At each level, the latent space gets reshaped. The model proposes a new point, the evaluator accepts or rejects it, the lab gives the point empirical weight, the literature absorbs it, the next model trains on a slightly changed world, and the intrinsic space of human-machine knowledge becomes denser in places that were previously unreachable.

This is the strongest version of the argument that AI can discover truly new knowledge, because discovery is no longer a magical property of a single generation but a dynamical property of a closed loop that can move the frontier. The weaker version says that LLMs merely recombine what humans have already written, which is sometimes true for today’s shallow uses and sometimes a category error when the recombination is coupled to verification.

Humans also recombine what we have seen, heard, read, measured, and failed to explain, and the dignity of human discovery comes from the fact that some recombinations survive reality and then change the space of future thought. The open question is whether AI systems can develop a sufficiently rich hierarchy of abstractions to propose recombinations at the right level, because token-level recombination is too shallow and concept-level recombination may still be too coarse.

Perhaps the next step is to give models explicit access to objects at many levels at once, including equations, mechanisms, protocols, code, datasets, causal graphs, physical constraints, and experimental affordances. A scientific AI would then reason across these levels, sometimes translating a conceptual hypothesis into a simulation, sometimes translating a simulation failure into a new measurement, and sometimes translating an experimental anomaly into a change in the ontology.

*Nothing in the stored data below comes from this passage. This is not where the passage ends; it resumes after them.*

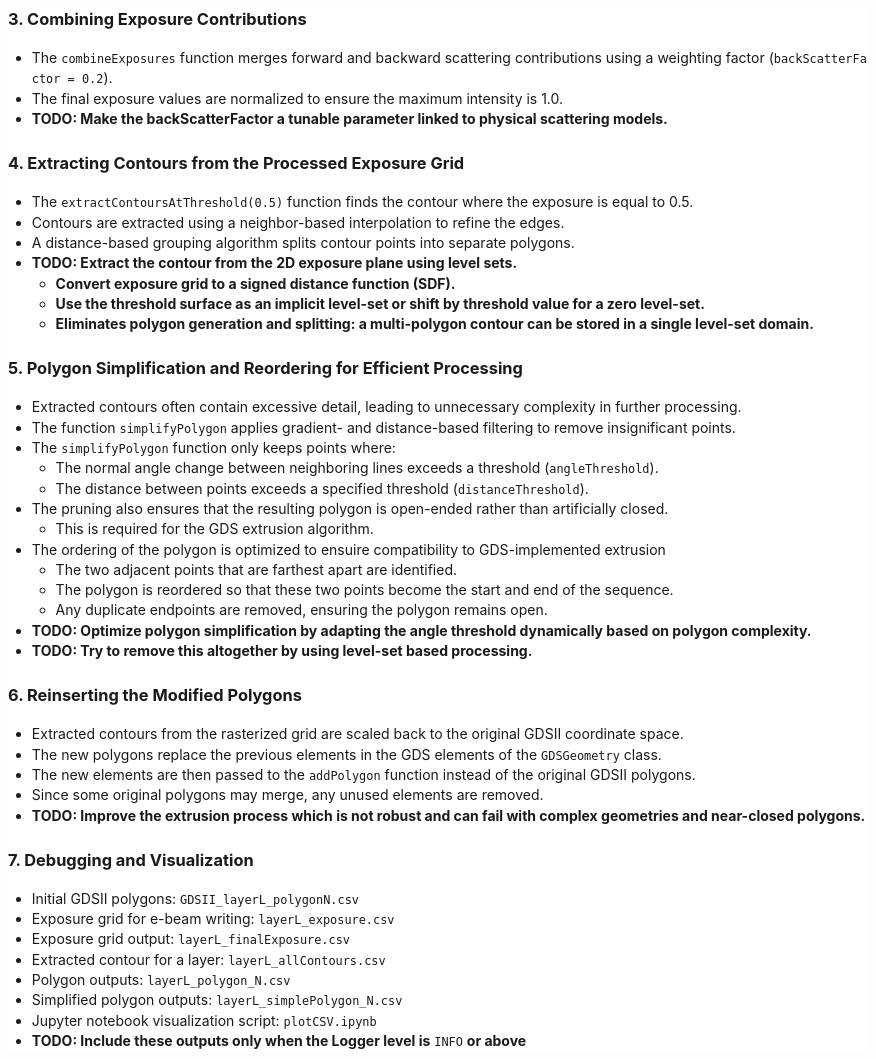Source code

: ### **3. Combining Exposure Contributions**
- The `combineExposures` function merges forward and backward scattering contributions using a weighting factor (`backScatterFactor = 0.2`).
- The final exposure values are normalized to ensure the maximum intensity is 1.0.
- **TODO: Make the backScatterFactor a tunable parameter linked to physical scattering models.**

### **4. Extracting Contours from the Processed Exposure Grid**
- The `extractContoursAtThreshold(0.5)` function finds the contour where the exposure is equal to 0.5.
- Contours are extracted using a neighbor-based interpolation to refine the edges.
- A distance-based grouping algorithm splits contour points into separate polygons.
- **TODO: Extract the contour from the 2D exposure plane using level sets.**
  - **Convert exposure grid to a signed distance function (SDF).**
  - **Use the threshold surface as an implicit level-set or shift by threshold value for a zero level-set.**
  - **Eliminates polygon generation and splitting: a multi-polygon contour can be stored in a single level-set domain.**

### **5. Polygon Simplification and Reordering for Efficient Processing**
- Extracted contours often contain excessive detail, leading to unnecessary complexity in further processing.
- The function `simplifyPolygon` applies gradient- and distance-based filtering to remove insignificant points.
- The `simplifyPolygon` function only keeps points where:
  - The normal angle change between neighboring lines exceeds a threshold (`angleThreshold`).
  - The distance between points exceeds a specified threshold (`distanceThreshold`).
- The pruning also ensures that the resulting polygon is open-ended rather than artificially closed.
    - This is required for the GDS extrusion algorithm.
- The ordering of the polygon is optimized to ensuire compatibility to GDS-implemented extrusion
  - The two adjacent points that are farthest apart are identified.
  - The polygon is reordered so that these two points become the start and end of the sequence.
  - Any duplicate endpoints are removed, ensuring the polygon remains open.
- **TODO: Optimize polygon simplification by adapting the angle threshold dynamically based on polygon complexity.**
- **TODO: Try to remove this altogether by using level-set based processing.**

### **6. Reinserting the Modified Polygons**
- Extracted contours from the rasterized grid are scaled back to the original GDSII coordinate space.
- The new polygons replace the previous elements in the GDS elements of the `GDSGeometry` class.
- The new elements are then passed to the `addPolygon` function instead of the original GDSII polygons.
- Since some original polygons may merge, any unused elements are removed.
- **TODO: Improve the extrusion process which is not robust and can fail with complex geometries and near-closed polygons.**

### **7. Debugging and Visualization**
- Initial GDSII polygons: `GDSII_layerL_polygonN.csv`
- Exposure grid for e-beam writing: `layerL_exposure.csv`
- Exposure grid output: `layerL_finalExposure.csv`
- Extracted contour for a layer: `layerL_allContours.csv`
- Polygon outputs: `layerL_polygon_N.csv`
- Simplified polygon outputs: `layerL_simplePolygon_N.csv`
- Jupyter notebook visualization script: `plotCSV.ipynb`
- **TODO: Include these outputs only when the Logger level is** `INFO` **or above**
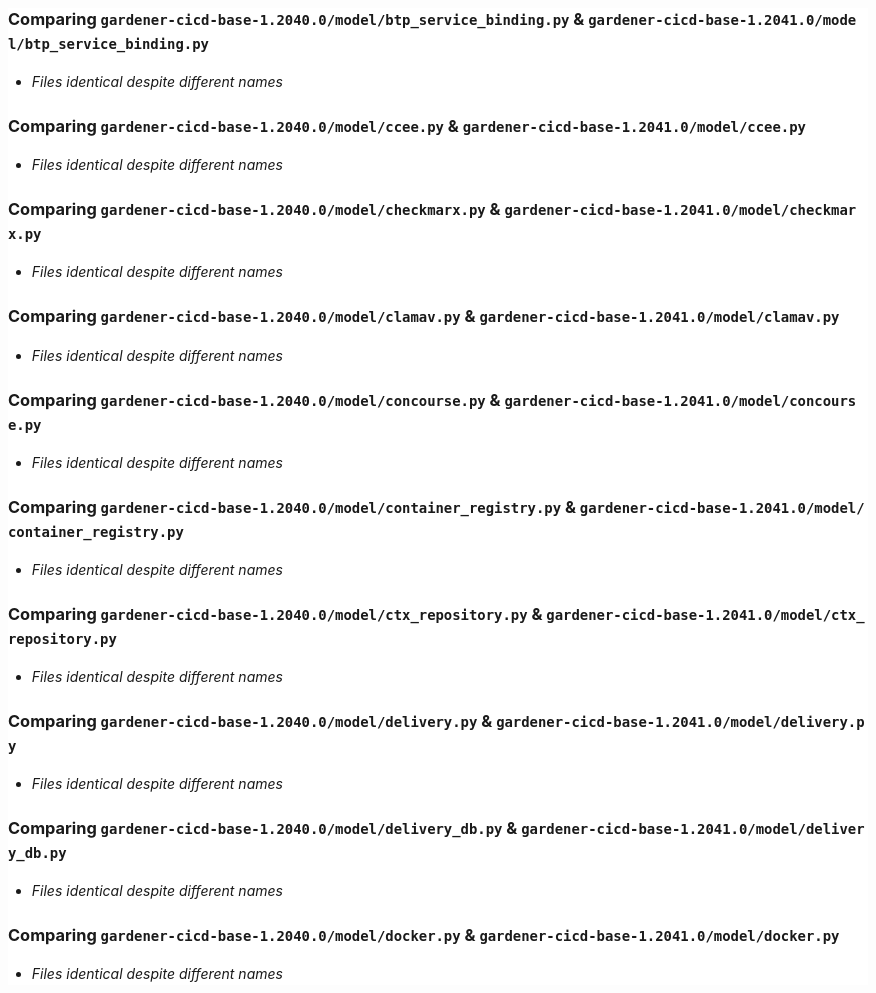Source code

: ### Comparing `gardener-cicd-base-1.2040.0/model/btp_service_binding.py` & `gardener-cicd-base-1.2041.0/model/btp_service_binding.py`

 * *Files identical despite different names*

### Comparing `gardener-cicd-base-1.2040.0/model/ccee.py` & `gardener-cicd-base-1.2041.0/model/ccee.py`

 * *Files identical despite different names*

### Comparing `gardener-cicd-base-1.2040.0/model/checkmarx.py` & `gardener-cicd-base-1.2041.0/model/checkmarx.py`

 * *Files identical despite different names*

### Comparing `gardener-cicd-base-1.2040.0/model/clamav.py` & `gardener-cicd-base-1.2041.0/model/clamav.py`

 * *Files identical despite different names*

### Comparing `gardener-cicd-base-1.2040.0/model/concourse.py` & `gardener-cicd-base-1.2041.0/model/concourse.py`

 * *Files identical despite different names*

### Comparing `gardener-cicd-base-1.2040.0/model/container_registry.py` & `gardener-cicd-base-1.2041.0/model/container_registry.py`

 * *Files identical despite different names*

### Comparing `gardener-cicd-base-1.2040.0/model/ctx_repository.py` & `gardener-cicd-base-1.2041.0/model/ctx_repository.py`

 * *Files identical despite different names*

### Comparing `gardener-cicd-base-1.2040.0/model/delivery.py` & `gardener-cicd-base-1.2041.0/model/delivery.py`

 * *Files identical despite different names*

### Comparing `gardener-cicd-base-1.2040.0/model/delivery_db.py` & `gardener-cicd-base-1.2041.0/model/delivery_db.py`

 * *Files identical despite different names*

### Comparing `gardener-cicd-base-1.2040.0/model/docker.py` & `gardener-cicd-base-1.2041.0/model/docker.py`

 * *Files identical despite different names*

The deepest discoveries may come from this cross-level movement, because many scientific revolutions happen when a field learns that its objects were drawn at the wrong scale. Genes became regulatory networks, proteins became dynamic ensembles, diseases became heterogeneous mechanisms, ecosystems became coupled adaptive systems, and intelligence itself may become less like a property of isolated minds and more like a property of loops between models, tools, environments, and communities.

If this is right, then the AI scientist of the future will be less a single genius in a box and more a new layer in the civilizational discovery process. It will traverse the latent manifold of existing knowledge, generate possible continuations, test them against increasingly rich surrogate worlds, route the best ones into physical experiments, and update the shared map when reality answers. Some of the answers will be boring, some will be false, some will be dangerous, and some will be strange enough that humans would have taken decades to formulate them.

The question then becomes institutional rather than purely technical. How do we design scientific systems that reward exploration of sparse regions, preserve epistemic diversity, prevent pollution of the literature, keep humans responsible for values and problem choice, and still let machines search at the scale they are clearly going to search?

I do not think the right mental image is a machine replacing the scientist at the bench, because that picture is too small for what is coming. The better image is the slow construction of an expanded scientific sensorium, where humanity learns to perceive regions of possibility that were previously invisible because our brains, institutions, and instruments were too bandwidth-limited to hold them.

In that world, the latent space of human knowledge is no longer just a fossil record of what we have already understood. It becomes a living search surface, continuously reshaped by models, experiments, failures, theories, and new measurements. The models will fill in the nearby voids first, because that is where the gradients are easiest to follow, although the real prize will be learning how to cross the deserts between dense regions without hallucinating an oasis.

That, to me, is the future of AI and scientific discovery. Systems that can explore the shape of possible knowledge at machine speed while remaining tethered to the stubborn, expensive, beautiful fact that reality gets the final vote.